Drastic works and measures need to be implemented to solve the Limassol’s congestion problems, Mayor Nicos Nicolaides said.
The mayor was speaking on Monday at the third and last round of consultations with the public, during which the scientific and technical advisory chamber (Etek) presented results from two participatory workshops, as well as from a public questionnaire answered by 1045 people.
The pedestrianising of Anexartisias Street, Nicolaides reminded attendees, is part of the Sustainable Urban Mobility plan, the implementation of which would be “drastic, disruptive [would] make our lives difficult, [and] cause reactions,” the mayor said, but was nonetheless “absolutely necessary”.

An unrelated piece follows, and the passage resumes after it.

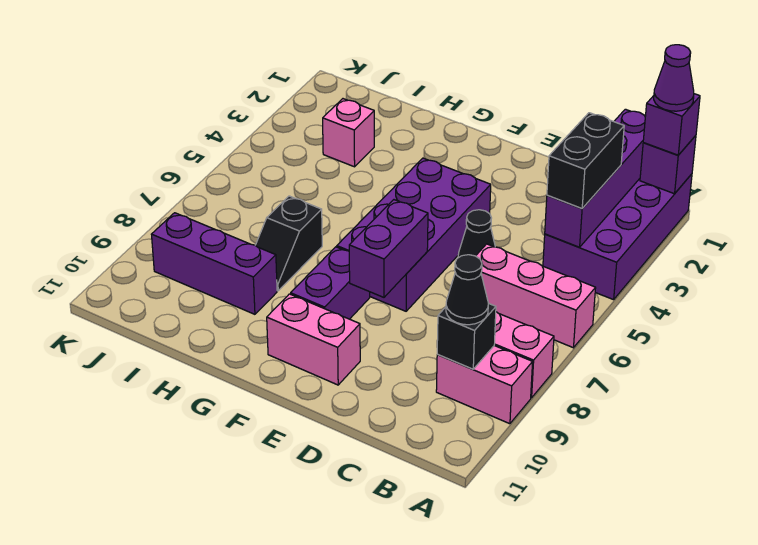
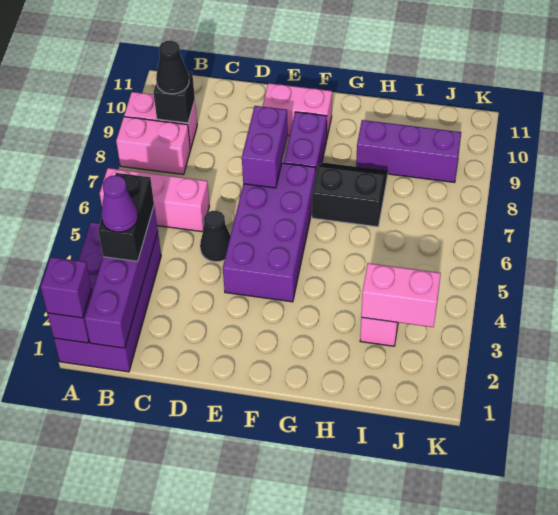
purple cone A1 level 4 -> purple cone B3 level 4
black slope H7:H8 level 1 top 7 -> black slope G7:H8 level 1 top 7
none -> pink brick I3:J3 level 2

The difficult but necessary measures are to be introduced so as not to bequeath the problem of congestion to future generations, Nicolaides said, stating “we must not and will not let the traffic drown our city.”
Anexartisias Street is one of the most important commercial thoroughfares in Limassol and its pedestrianisation would inevitably have effects of economic, social, and environmental nature on the city centre and its surrounds, the mayor said.

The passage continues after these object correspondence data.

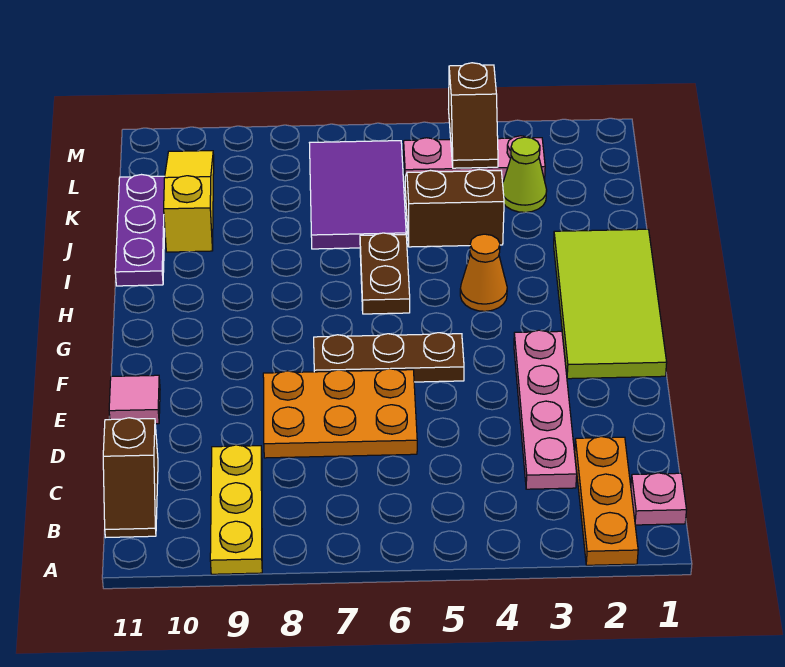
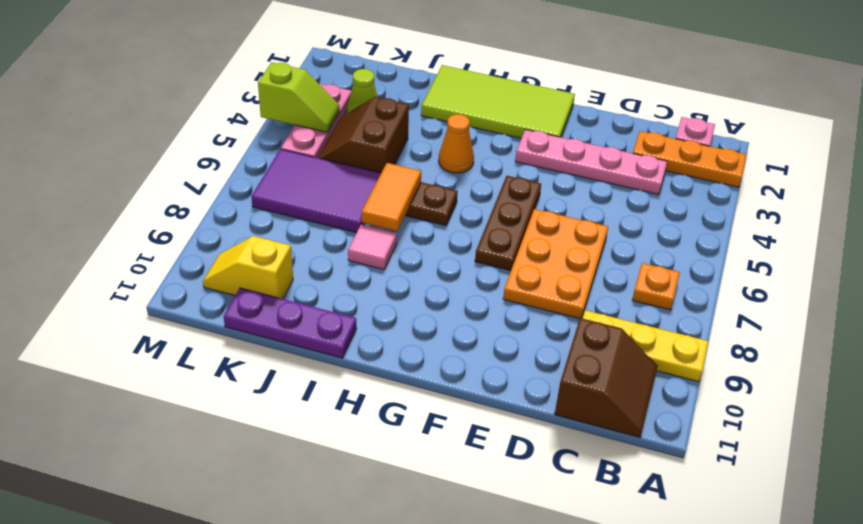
none -> orange plate B7 level 1
brown slope B11:C11 level 1 top C -> brown slope B10:C11 level 1 top C
pink tile E11 level 1 -> pink tile I8 level 1
none -> orange tile I6:I7 level 2
yellow slope J10:L10 level 1 top J -> yellow slope K10:L10 level 1 top K
brown slope L4:M4 level 2 top M -> lime slope L4:M4 level 2 top M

The anticipated change is first essential step in creating “a different perception about city traffic”, Nicolaides added.
Securing ‘Park & Ride’ spaces, the mayor detailed, is the key for the success of public transport–and this in turn is the key for solving the traffic problem.
The two public workshops and the questionnaire were carried out in order for a proper recording of the views of the public to exist and is independent of final decisions on the proposed works, engineer, Gregoris Kalnis, who presented the findings, stated.
Participants expressed views upholding the need for safe accessibility for pedestrians and cyclists, as well as the need to reduce car traffic and air pollution, however, only five of 1045 participants in the questionnaire chose mass transportation as a solution. The vast majority (75.1 per cent) chose the car as their preferred means of transport.
In a question asking what they would change, 19 per cent of respondents answered the pedestrianisation of Anexartisias Street, 17 per cent suggested increasing greenery, and 11 per cent said increasing parking.
In a question on what they would like the municipality to take into account for the next planning stage, 15 per cent chose “safety, comfort, and accessibility for pedestrians and the disabled”, while 12 per cent said, “pedestrians and the creation of bike paths”. Tree planting and shading, were mentioned by 12 per cent of respondents, while 8 per cent mentioned an increase of organised parking lots.
The presentation was followed by a discussion during which some attendees expressed concern over the municipality’s intention to pedestrianise Anexartisias Street, particularly residents of the area, who worried that access to their homes would become problematic.